## REQUIREMENTS
Please rewrite the data below, swapping every "locality" for "site" and leaving everything else unchanged.

[Records from a data collection]
------------------------
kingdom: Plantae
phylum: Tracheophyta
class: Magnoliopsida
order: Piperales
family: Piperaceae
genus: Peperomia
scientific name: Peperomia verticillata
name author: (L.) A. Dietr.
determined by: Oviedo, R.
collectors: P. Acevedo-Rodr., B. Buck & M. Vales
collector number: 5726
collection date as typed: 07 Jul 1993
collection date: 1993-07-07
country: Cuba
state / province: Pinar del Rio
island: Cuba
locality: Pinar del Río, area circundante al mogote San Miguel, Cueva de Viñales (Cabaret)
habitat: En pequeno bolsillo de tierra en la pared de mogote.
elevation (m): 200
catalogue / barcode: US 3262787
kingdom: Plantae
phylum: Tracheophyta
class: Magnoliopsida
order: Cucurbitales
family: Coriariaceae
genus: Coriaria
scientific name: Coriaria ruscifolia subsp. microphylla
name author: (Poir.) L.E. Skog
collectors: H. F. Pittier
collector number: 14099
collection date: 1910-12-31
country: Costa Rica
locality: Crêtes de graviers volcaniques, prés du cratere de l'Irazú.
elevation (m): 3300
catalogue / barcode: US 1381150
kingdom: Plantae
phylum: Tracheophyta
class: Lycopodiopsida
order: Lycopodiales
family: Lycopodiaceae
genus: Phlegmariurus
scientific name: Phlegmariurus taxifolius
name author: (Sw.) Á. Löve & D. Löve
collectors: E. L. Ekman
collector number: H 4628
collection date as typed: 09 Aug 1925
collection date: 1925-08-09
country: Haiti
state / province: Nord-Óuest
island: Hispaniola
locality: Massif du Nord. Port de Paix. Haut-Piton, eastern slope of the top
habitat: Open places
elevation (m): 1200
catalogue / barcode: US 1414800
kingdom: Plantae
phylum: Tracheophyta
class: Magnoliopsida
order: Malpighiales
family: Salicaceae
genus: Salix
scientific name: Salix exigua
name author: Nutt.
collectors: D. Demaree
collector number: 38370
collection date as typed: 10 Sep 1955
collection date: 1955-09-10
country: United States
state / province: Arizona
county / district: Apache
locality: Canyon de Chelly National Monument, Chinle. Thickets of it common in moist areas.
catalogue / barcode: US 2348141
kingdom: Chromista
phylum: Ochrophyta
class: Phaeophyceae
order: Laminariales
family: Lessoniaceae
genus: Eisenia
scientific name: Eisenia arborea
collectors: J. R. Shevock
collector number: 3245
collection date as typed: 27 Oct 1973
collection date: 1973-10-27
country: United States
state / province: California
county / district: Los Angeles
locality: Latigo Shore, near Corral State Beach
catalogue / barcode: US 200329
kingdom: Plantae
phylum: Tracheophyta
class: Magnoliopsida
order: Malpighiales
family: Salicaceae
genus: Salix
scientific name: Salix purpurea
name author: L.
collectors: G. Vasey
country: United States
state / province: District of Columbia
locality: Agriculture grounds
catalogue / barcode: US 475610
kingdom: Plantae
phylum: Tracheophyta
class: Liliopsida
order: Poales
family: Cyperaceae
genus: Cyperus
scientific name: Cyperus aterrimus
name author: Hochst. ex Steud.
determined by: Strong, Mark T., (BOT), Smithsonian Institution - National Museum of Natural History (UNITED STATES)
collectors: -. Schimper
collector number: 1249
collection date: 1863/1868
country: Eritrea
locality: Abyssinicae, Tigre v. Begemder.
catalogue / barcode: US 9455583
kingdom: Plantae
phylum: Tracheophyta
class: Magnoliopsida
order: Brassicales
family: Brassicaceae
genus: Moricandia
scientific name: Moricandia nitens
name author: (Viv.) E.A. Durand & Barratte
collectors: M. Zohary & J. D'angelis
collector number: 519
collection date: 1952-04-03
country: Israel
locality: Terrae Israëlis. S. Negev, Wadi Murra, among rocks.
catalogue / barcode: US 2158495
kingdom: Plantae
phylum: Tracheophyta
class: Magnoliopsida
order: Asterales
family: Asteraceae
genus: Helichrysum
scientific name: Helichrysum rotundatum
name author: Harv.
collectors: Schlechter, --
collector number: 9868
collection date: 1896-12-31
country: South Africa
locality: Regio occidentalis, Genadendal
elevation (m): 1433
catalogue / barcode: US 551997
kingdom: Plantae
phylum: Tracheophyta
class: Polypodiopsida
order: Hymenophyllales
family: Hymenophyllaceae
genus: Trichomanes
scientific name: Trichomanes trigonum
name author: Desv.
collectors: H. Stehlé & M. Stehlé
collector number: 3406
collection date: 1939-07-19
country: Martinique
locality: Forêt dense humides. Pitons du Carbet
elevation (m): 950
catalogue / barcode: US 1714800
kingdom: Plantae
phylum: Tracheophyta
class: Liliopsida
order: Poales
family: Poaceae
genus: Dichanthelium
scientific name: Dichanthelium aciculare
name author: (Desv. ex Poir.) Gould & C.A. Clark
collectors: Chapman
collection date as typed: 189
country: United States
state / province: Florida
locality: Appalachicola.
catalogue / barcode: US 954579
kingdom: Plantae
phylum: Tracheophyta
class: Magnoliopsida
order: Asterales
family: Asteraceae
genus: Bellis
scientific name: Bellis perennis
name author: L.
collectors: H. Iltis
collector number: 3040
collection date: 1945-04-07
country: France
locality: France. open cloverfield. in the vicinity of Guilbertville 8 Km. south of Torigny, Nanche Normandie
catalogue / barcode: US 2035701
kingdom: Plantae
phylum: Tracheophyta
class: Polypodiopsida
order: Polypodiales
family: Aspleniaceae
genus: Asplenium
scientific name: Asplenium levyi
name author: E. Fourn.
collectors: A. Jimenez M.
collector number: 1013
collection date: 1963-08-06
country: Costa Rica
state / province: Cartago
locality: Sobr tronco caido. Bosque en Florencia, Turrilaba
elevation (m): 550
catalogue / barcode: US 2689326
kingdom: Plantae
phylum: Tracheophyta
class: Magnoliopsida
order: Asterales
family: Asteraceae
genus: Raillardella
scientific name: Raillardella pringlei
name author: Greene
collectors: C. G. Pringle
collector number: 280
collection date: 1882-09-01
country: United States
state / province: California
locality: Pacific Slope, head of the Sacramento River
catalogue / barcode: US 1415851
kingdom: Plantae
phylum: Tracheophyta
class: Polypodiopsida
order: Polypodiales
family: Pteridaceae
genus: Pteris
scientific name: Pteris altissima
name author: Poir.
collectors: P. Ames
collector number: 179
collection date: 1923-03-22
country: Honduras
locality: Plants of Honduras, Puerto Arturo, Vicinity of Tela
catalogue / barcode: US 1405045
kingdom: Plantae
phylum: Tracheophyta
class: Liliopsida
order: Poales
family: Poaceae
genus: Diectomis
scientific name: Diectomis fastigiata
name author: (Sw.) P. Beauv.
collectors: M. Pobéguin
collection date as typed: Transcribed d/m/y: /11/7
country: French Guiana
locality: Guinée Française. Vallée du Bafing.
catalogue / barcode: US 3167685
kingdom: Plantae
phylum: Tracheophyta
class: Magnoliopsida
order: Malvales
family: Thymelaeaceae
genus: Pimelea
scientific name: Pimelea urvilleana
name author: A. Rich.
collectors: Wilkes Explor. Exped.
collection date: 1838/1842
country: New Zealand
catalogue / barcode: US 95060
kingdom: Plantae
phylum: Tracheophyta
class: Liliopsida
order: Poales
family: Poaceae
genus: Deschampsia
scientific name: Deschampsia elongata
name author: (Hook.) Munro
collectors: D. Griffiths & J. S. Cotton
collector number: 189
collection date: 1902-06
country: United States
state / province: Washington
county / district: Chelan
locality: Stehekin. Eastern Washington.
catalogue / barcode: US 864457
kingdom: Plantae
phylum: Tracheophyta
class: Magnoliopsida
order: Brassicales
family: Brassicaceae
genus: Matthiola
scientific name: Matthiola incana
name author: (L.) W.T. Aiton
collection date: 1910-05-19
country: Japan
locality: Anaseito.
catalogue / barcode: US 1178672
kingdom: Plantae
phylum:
------------------------
## SOLUTION BELOW
kingdom: Plantae
phylum: Tracheophyta
class: Magnoliopsida
order: Piperales
family: Piperaceae
genus: Peperomia
scientific name: Peperomia verticillata
name author: (L.) A. Dietr.
determined by: Oviedo, R.
collectors: P. Acevedo-Rodr., B. Buck & M. Vales
collector number: 5726
collection date as typed: 07 Jul 1993
collection date: 1993-07-07
country: Cuba
state / province: Pinar del Rio
island: Cuba
site: Pinar del Río, area circundante al mogote San Miguel, Cueva de Viñales (Cabaret)
habitat: En pequeno bolsillo de tierra en la pared de mogote.
elevation (m): 200
catalogue / barcode: US 3262787
kingdom: Plantae
phylum: Tracheophyta
class: Magnoliopsida
order: Cucurbitales
family: Coriariaceae
genus: Coriaria
scientific name: Coriaria ruscifolia subsp. microphylla
name author: (Poir.) L.E. Skog
collectors: H. F. Pittier
collector number: 14099
collection date: 1910-12-31
country: Costa Rica
site: Crêtes de graviers volcaniques, prés du cratere de l'Irazú.
elevation (m): 3300
catalogue / barcode: US 1381150
kingdom: Plantae
phylum: Tracheophyta
class: Lycopodiopsida
order: Lycopodiales
family: Lycopodiaceae
genus: Phlegmariurus
scientific name: Phlegmariurus taxifolius
name author: (Sw.) Á. Löve & D. Löve
collectors: E. L. Ekman
collector number: H 4628
collection date as typed: 09 Aug 1925
collection date: 1925-08-09
country: Haiti
state / province: Nord-Óuest
island: Hispaniola
site: Massif du Nord. Port de Paix. Haut-Piton, eastern slope of the top
habitat: Open places
elevation (m): 1200
catalogue / barcode: US 1414800
kingdom: Plantae
phylum: Tracheophyta
class: Magnoliopsida
order: Malpighiales
family: Salicaceae
genus: Salix
scientific name: Salix exigua
name author: Nutt.
collectors: D. Demaree
collector number: 38370
collection date as typed: 10 Sep 1955
collection date: 1955-09-10
country: United States
state / province: Arizona
county / district: Apache
site: Canyon de Chelly National Monument, Chinle. Thickets of it common in moist areas.
catalogue / barcode: US 2348141
kingdom: Chromista
phylum: Ochrophyta
class: Phaeophyceae
order: Laminariales
family: Lessoniaceae
genus: Eisenia
scientific name: Eisenia arborea
collectors: J. R. Shevock
collector number: 3245
collection date as typed: 27 Oct 1973
collection date: 1973-10-27
country: United States
state / province: California
county / district: Los Angeles
site: Latigo Shore, near Corral State Beach
catalogue / barcode: US 200329
kingdom: Plantae
phylum: Tracheophyta
class: Magnoliopsida
order: Malpighiales
family: Salicaceae
genus: Salix
scientific name: Salix purpurea
name author: L.
collectors: G. Vasey
country: United States
state / province: District of Columbia
site: Agriculture grounds
catalogue / barcode: US 475610
kingdom: Plantae
phylum: Tracheophyta
class: Liliopsida
order: Poales
family: Cyperaceae
genus: Cyperus
scientific name: Cyperus aterrimus
name author: Hochst. ex Steud.
determined by: Strong, Mark T., (BOT), Smithsonian Institution - National Museum of Natural History (UNITED STATES)
collectors: -. Schimper
collector number: 1249
collection date: 1863/1868
country: Eritrea
site: Abyssinicae, Tigre v. Begemder.
catalogue / barcode: US 9455583
kingdom: Plantae
phylum: Tracheophyta
class: Magnoliopsida
order: Brassicales
family: Brassicaceae
genus: Moricandia
scientific name: Moricandia nitens
name author: (Viv.) E.A. Durand & Barratte
collectors: M. Zohary & J. D'angelis
collector number: 519
collection date: 1952-04-03
country: Israel
site: Terrae Israëlis. S. Negev, Wadi Murra, among rocks.
catalogue / barcode: US 2158495
kingdom: Plantae
phylum: Tracheophyta
class: Magnoliopsida
order: Asterales
family: Asteraceae
genus: Helichrysum
scientific name: Helichrysum rotundatum
name author: Harv.
collectors: Schlechter, --
collector number: 9868
collection date: 1896-12-31
country: South Africa
site: Regio occidentalis, Genadendal
elevation (m): 1433
catalogue / barcode: US 551997
kingdom: Plantae
phylum: Tracheophyta
class: Polypodiopsida
order: Hymenophyllales
family: Hymenophyllaceae
genus: Trichomanes
scientific name: Trichomanes trigonum
name author: Desv.
collectors: H. Stehlé & M. Stehlé
collector number: 3406
collection date: 1939-07-19
country: Martinique
site: Forêt dense humides. Pitons du Carbet
elevation (m): 950
catalogue / barcode: US 1714800
kingdom: Plantae
phylum: Tracheophyta
class: Liliopsida
order: Poales
family: Poaceae
genus: Dichanthelium
scientific name: Dichanthelium aciculare
name author: (Desv. ex Poir.) Gould & C.A. Clark
collectors: Chapman
collection date as typed: 189
country: United States
state / province: Florida
site: Appalachicola.
catalogue / barcode: US 954579
kingdom: Plantae
phylum: Tracheophyta
class: Magnoliopsida
order: Asterales
family: Asteraceae
genus: Bellis
scientific name: Bellis perennis
name author: L.
collectors: H. Iltis
collector number: 3040
collection date: 1945-04-07
country: France
site: France. open cloverfield. in the vicinity of Guilbertville 8 Km. south of Torigny, Nanche Normandie
catalogue / barcode: US 2035701
kingdom: Plantae
phylum: Tracheophyta
class: Polypodiopsida
order: Polypodiales
family: Aspleniaceae
genus: Asplenium
scientific name: Asplenium levyi
name author: E. Fourn.
collectors: A. Jimenez M.
collector number: 1013
collection date: 1963-08-06
country: Costa Rica
state / province: Cartago
site: Sobr tronco caido. Bosque en Florencia, Turrilaba
elevation (m): 550
catalogue / barcode: US 2689326
kingdom: Plantae
phylum: Tracheophyta
class: Magnoliopsida
order: Asterales
family: Asteraceae
genus: Raillardella
scientific name: Raillardella pringlei
name author: Greene
collectors: C. G. Pringle
collector number: 280
collection date: 1882-09-01
country: United States
state / province: California
site: Pacific Slope, head of the Sacramento River
catalogue / barcode: US 1415851
kingdom: Plantae
phylum: Tracheophyta
class: Polypodiopsida
order: Polypodiales
family: Pteridaceae
genus: Pteris
scientific name: Pteris altissima
name author: Poir.
collectors: P. Ames
collector number: 179
collection date: 1923-03-22
country: Honduras
site: Plants of Honduras, Puerto Arturo, Vicinity of Tela
catalogue / barcode: US 1405045
kingdom: Plantae
phylum: Tracheophyta
class: Liliopsida
order: Poales
family: Poaceae
genus: Diectomis
scientific name: Diectomis fastigiata
name author: (Sw.) P. Beauv.
collectors: M. Pobéguin
collection date as typed: Transcribed d/m/y: /11/7
country: French Guiana
site: Guinée Française. Vallée du Bafing.
catalogue / barcode: US 3167685
kingdom: Plantae
phylum: Tracheophyta
class: Magnoliopsida
order: Malvales
family: Thymelaeaceae
genus: Pimelea
scientific name: Pimelea urvilleana
name author: A. Rich.
collectors: Wilkes Explor. Exped.
collection date: 1838/1842
country: New Zealand
catalogue / barcode: US 95060
kingdom: Plantae
phylum: Tracheophyta
class: Liliopsida
order: Poales
family: Poaceae
genus: Deschampsia
scientific name: Deschampsia elongata
name author: (Hook.) Munro
collectors: D. Griffiths & J. S. Cotton
collector number: 189
collection date: 1902-06
country: United States
state / province: Washington
county / district: Chelan
site: Stehekin. Eastern Washington.
catalogue / barcode: US 864457
kingdom: Plantae
phylum: Tracheophyta
class: Magnoliopsida
order: Brassicales
family: Brassicaceae
genus: Matthiola
scientific name: Matthiola incana
name author: (L.) W.T. Aiton
collection date: 1910-05-19
country: Japan
site: Anaseito.
catalogue / barcode: US 1178672
kingdom: Plantae
phylum:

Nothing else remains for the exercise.